Kern: Rückzug aller Burschenschafter aus Regierung
Generell den Rückzug aller Burschenschafter aus Regierungsämtern und Kabinetten forderte unetrdessen der früher Bundeskanzler, SPÖ-Chef Christian Kern. Die ÖVP habe "am Rande der Rechtsradikalität schrammende deutschnationale Burschenschafter" in höchste Staatsfunktionen geholt, kritisierte er gegenüber dem ORF das FPÖ-Regierungsteam.
Auf einen Blick
Wegen des einschlägigen Liederbuchs der Verbindung "Germania zu Wiener Neustadt", der auch der niederösterreichische FPÖ-Spitzenkandidat, Udo Landbauer, angehört, hat nun die Staatsanwaltschaft Ermittlungen gegen vier Personen aufgenommen. Im Raum steht der Vorwurf der Wiederbetätigung.
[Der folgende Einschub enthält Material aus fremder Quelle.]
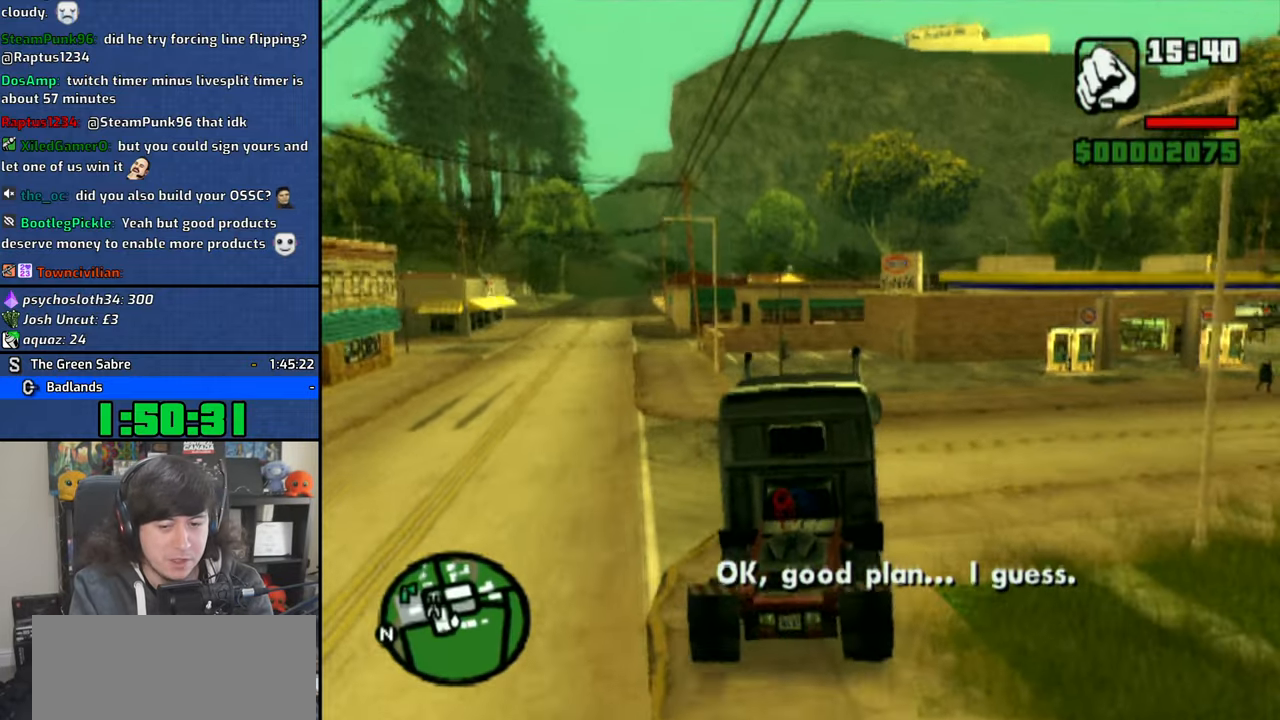
{"dt_ms": 500, "buttons": [], "left_stick": "right", "right_stick": "center", "button_events": []}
In dem 300 Seiten starken Liederbuch, das die Burschenschaft aufgelegt hat, sind unter anderem diese Zeilen abgedruckt: "Da trat in ihre Mitte der Jude Ben Gurion: ,Gebt Gas, ihr alten Germanen, wir schaffen die siebte Million.'" Und an anderer Stelle: "Da schritt in ihre Mitte ein schlitzäugiger Chines': 'Auch wir sind Indogermanen und wollen zur Waffen-SS.'"
Landbauer streitet ab, von dem Lied gewusst zu haben. Seine Mitgliedschaft bei der Burschenschaft stellte er ruhend. Medientermine, wie einen Skikurs im Rahmen seines Niederösterreich-Wahlkampfes, wurden abgesagt.